V. Representative Examples of Argumentation

Tarot reading does not appear to have to legitimize itself in any way. However, those claiming the ability to read into tarot are seen by some as pure con artists.  True card readers pride themselves in their knowledge of the cards and their connection to them.  They are not simply learning from a book and then attempting to interpret a deck.  They have established a bond with their deck that as mentioned earlier is crucial to developing the card's powers.  Therefore, the way in which card readers and believers defend their claims of mysticism is through the bond created between the reader and the deck of cards.  Due to the uncertainty of the origins and purpose of the deck it is quite difficult to have to develop a way in which to defend the practice.  For the most part tarot reading was adopted and not viewed as having any direct conflicts with religion or people until much later in its development.  Even in the midst of great religious opposition, people were fascinated with the decks and continued to purchase them. 

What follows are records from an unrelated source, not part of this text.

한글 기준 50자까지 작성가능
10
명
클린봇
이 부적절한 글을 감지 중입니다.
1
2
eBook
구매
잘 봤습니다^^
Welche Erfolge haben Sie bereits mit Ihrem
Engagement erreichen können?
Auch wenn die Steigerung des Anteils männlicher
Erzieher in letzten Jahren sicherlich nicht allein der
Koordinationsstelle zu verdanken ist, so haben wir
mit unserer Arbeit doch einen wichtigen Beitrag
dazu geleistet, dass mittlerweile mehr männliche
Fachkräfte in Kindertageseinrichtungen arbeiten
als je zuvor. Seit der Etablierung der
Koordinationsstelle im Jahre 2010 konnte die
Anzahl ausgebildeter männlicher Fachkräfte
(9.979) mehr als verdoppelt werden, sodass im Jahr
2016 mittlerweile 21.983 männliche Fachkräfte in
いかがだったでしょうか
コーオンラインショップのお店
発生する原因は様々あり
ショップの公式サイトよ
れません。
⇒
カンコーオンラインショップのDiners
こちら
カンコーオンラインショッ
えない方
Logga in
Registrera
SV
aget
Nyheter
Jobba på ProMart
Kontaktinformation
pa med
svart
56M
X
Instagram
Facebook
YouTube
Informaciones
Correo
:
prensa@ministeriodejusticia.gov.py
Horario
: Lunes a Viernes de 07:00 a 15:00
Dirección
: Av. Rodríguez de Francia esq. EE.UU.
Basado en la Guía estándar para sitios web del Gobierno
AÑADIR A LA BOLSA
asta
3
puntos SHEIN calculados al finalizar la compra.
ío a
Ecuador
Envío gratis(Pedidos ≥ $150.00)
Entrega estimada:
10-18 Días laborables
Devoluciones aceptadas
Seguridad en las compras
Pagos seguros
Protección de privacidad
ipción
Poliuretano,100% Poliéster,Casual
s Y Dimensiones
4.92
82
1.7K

The practice of reading tarot cards is one that is looked upon with skepticism.  It is a trade that provides insight into past, present and future while not requiring proper study or divine authority.  Anyone that could read or have contact with someone who knew how to use the tarot cards could also learn how they worked.  The use of the deck only asks for the proper handling of the cards by the owner, while anyone can own a deck. 

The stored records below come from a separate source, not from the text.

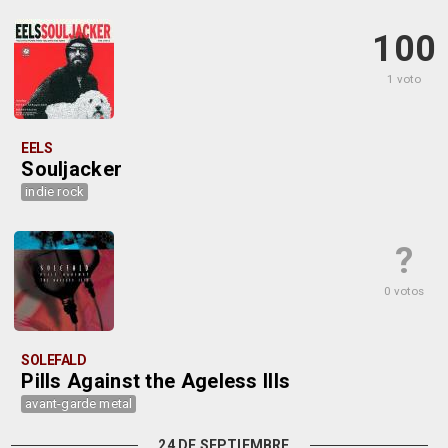
100
1 voto
EELS
Souljacker
indie rock
?
0 votos
SOLEFALD
Pills Against the Ageless Ills
avant-garde metal
24 DE SEPTIEMBRE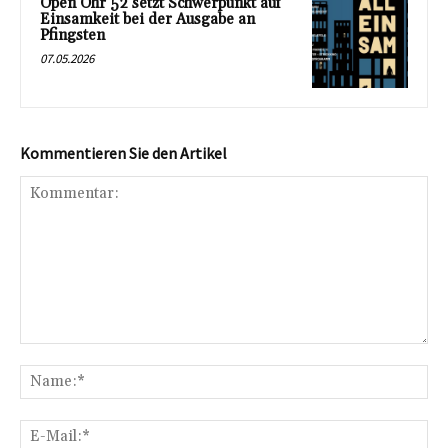
Open Ohr 52 setzt Schwerpunkt auf
Einsamkeit bei der Ausgabe an
Pfingsten
07.05.2026
Kommentieren Sie den Artikel
Kommentar:
Na
E-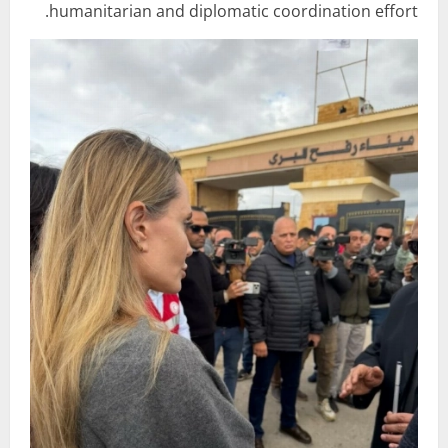
humanitarian and diplomatic coordination effort.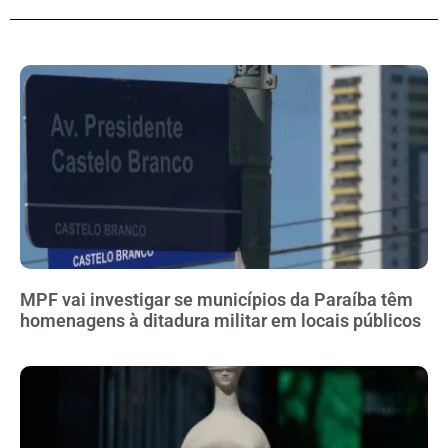
MPF vai investigar se municípios da Paraíba têm
homenagens à ditadura militar em locais públicos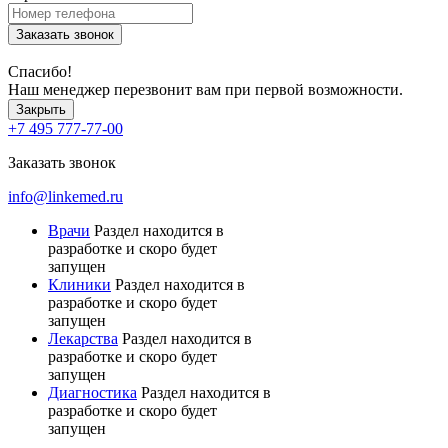
Заказать звонок
Спасибо!
Наш менеджер перезвонит вам при первой возможности.
Закрыть
+7 495 777-77-00
Заказать звонок
info@linkemed.ru
Врачи
Раздел находится в
разработке и скоро будет
запущен
Клиники
Раздел находится в
разработке и скоро будет
запущен
Лекарства
Раздел находится в
разработке и скоро будет
запущен
Диагностика
Раздел находится в
разработке и скоро будет
запущен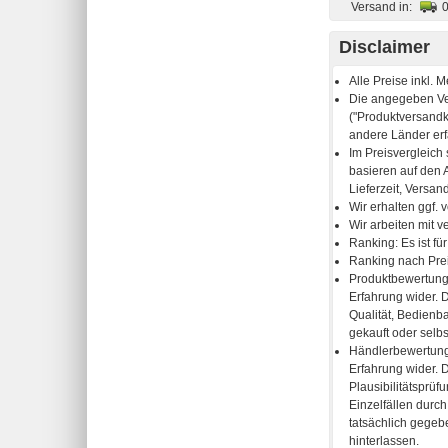
Versand in:
Disclaimer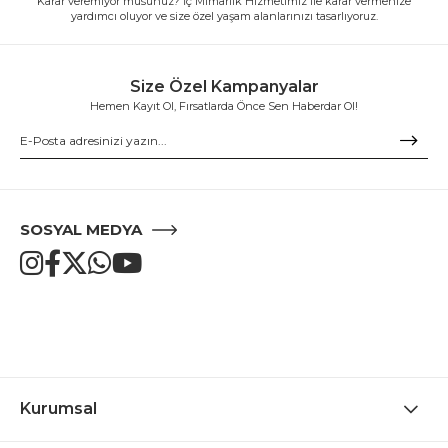
Karar veremiyor musunuz? İç Mimarlık Hizmetimiz ile karar vermenize
yardımcı oluyor ve size özel yaşam alanlarınızı tasarlıyoruz.
Size Özel Kampanyalar
Hemen Kayıt Ol, Fırsatlarda Önce Sen Haberdar Ol!
SOSYAL MEDYA
Kurumsal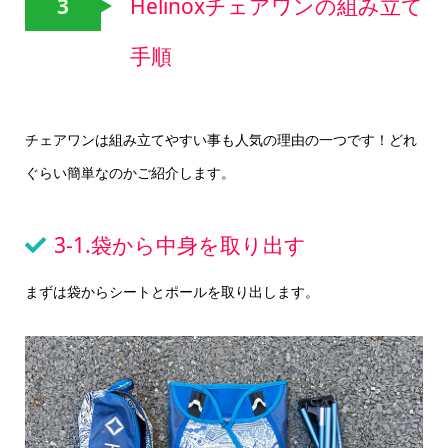
3
Helinoxチェアワンの組み立て
手順
チェアワンは組み立てやすい事も人気の理由の一つです！どれ
ぐらい簡単なのかご紹介します。
3-1.袋から中身を取り出す
まずは袋からシートとポールを取り出します。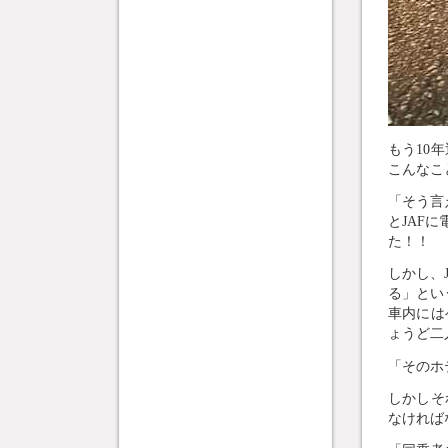
もう10
こんなこ
「そう言
とJAF
た！！
しかし、
る」とい
車内には
ょうど二
「そのホ
しかしそ
なければな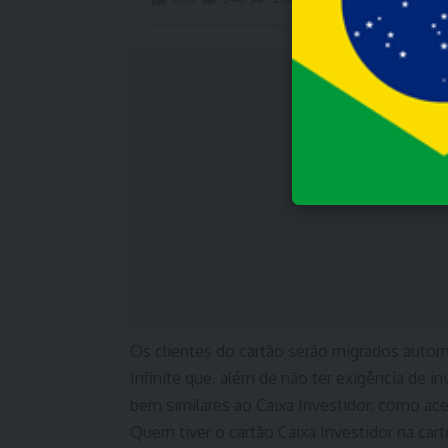
Os clientes do cartão serão migrados autom
Infinite que, além de não ter exigência de i
bem similares ao Caixa Investidor, como ace
Quem tiver o cartão Caixa Investidor na cart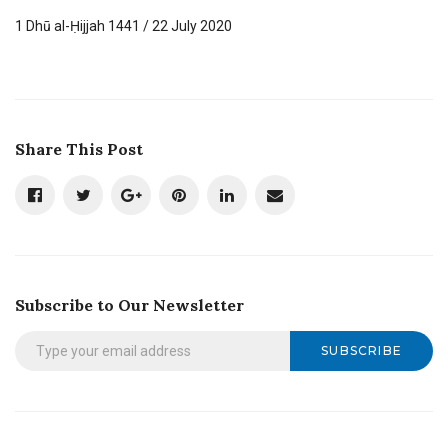
1 Dhū al-Ḥijjah 1441 / 22 July 2020
Share This Post
Subscribe to Our Newsletter
SUBSCRIBE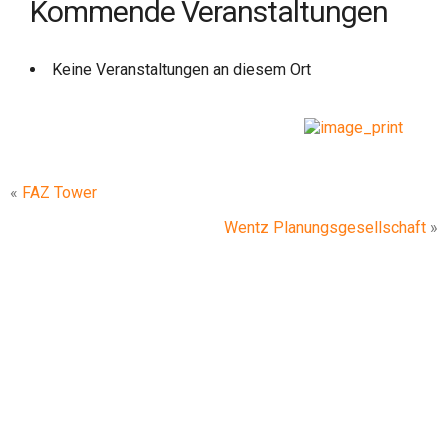
Kommende Veranstaltungen
Keine Veranstaltungen an diesem Ort
«
FAZ Tower
Wentz Planungsgesellschaft
»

Another argument to be raised is that the explanations given on the different symbols are too broad and could basically be associated with anyone.  The person performing the reading is also simply trying to interpret for another what the card is supposed to mean, and as stated by Douglas, if the person is not completely familiar with the deck, their accuracy is compromised.  In a majority of literature the argument is raised that the cards were used to play games thereby giving them less credibility when associated with other methods of acquiring knowledge.  

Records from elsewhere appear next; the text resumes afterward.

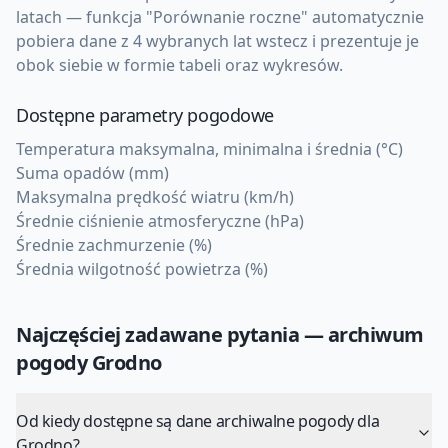
latach — funkcja "Porównanie roczne" automatycznie
pobiera dane z 4 wybranych lat wstecz i prezentuje je
obok siebie w formie tabeli oraz wykresów.
Dostępne parametry pogodowe
Temperatura maksymalna, minimalna i średnia (°C)
Suma opadów (mm)
Maksymalna prędkość wiatru (km/h)
Średnie ciśnienie atmosferyczne (hPa)
Średnie zachmurzenie (%)
Średnia wilgotność powietrza (%)
Najczęściej zadawane pytania — archiwum
pogody
Grodno
Od kiedy dostępne są dane archiwalne pogody dla
Grodno?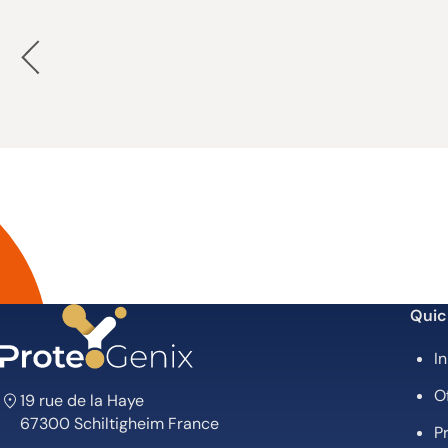
Quic
In
O
19 rue de la Haye
67300 Schiltigheim France
P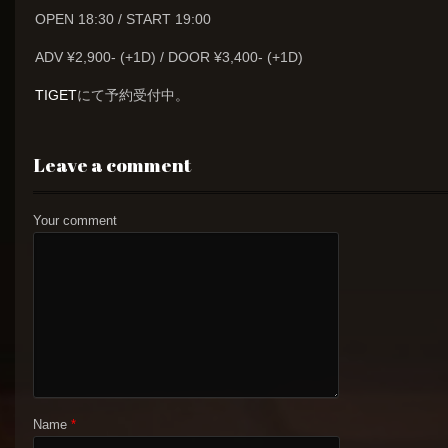
OPEN 18:30 / START 19:00
ADV ¥2,900- (+1D) / DOOR ¥3,400- (+1D)
TIGET
にて予約受付中。
Leave a comment
Your comment
Name
*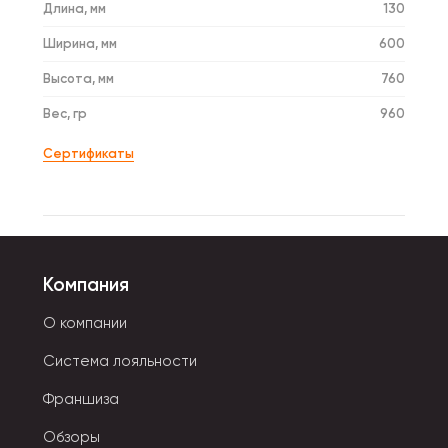
Длина, мм
130
Ширина, мм
600
Высота, мм
760
Вес, гр
960
Сертификаты
Компания
О компании
Система лояльности
Франшиза
Обзоры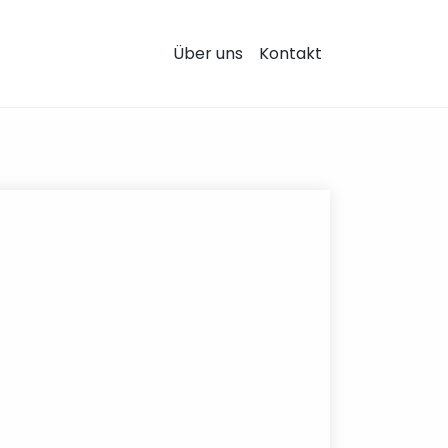
Über uns
Kontakt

VI. Suggested Position in Comparative Scales

   A.Traditional (1)………..experiential(10)-2

In the tarot tradition the readings and cards have remained virtually the same for over 600 years.  Therefore it can be argued that tradition is more important in determining the validity of the tarot deck interpretation.

  B. Centralization (1)……decentralization (10)-10

Each person could learn how to read cards and own their own deck (as long as they could afford it) making the tradition less central on an authority.  It could be learned by the lay people making it therefore accessible to the masses.

  C. Invisible realities (1)…earthy realities (10)-5

The tarot balances the invisible and earthly realities.  The invisible is in the realm of the power of the stars on an individual, while the earthly enhances that which is predicted and upheld by tarot readings.

  D. Spiritual (1)…………..pragmatic(10)-7

Although the practice of tarot reading could be considered spiritual because of its use in introspection, the main purpose of the tarot was to predict the future.  This latter aim therefore deals less with the realm of the heavenly.

E.     Divine power (1)…….individual power (10)-8

Although it could be argued that there is some divinity in tarot reading, it is primarily the individual and his or her connection to the deck that is causing the interpretations of the reading.  Therefore, individual power is most important to the use of a tarot deck.





Primary Sources:


Decker, Depaulis, and Dummet.  A Wicked Pack of Cards. St. Martin’s Press.1996


A very useful book.  Deals with a lot of history and rejects a lot of the common day ideas of Tarot as an occult practice. 


Douglas, Franklin. The Tarot. Penguin Books. 1972


A very useful and easy to understand depiction of the Tarot.  Perhaps the most useful of all my sources.


Franklin, Stephen E. Origins of the Tarot Deck. MacFarland and Co, Inc. 1988


Somewhat helpful for the history of the Tarot, although a lot more dense and technical.


Gray, Eden. The Tarot Revealed. Bell Publishing Company. 1960


Not as helpful as the other two books.  Mostly a how-to book on Tarot reading.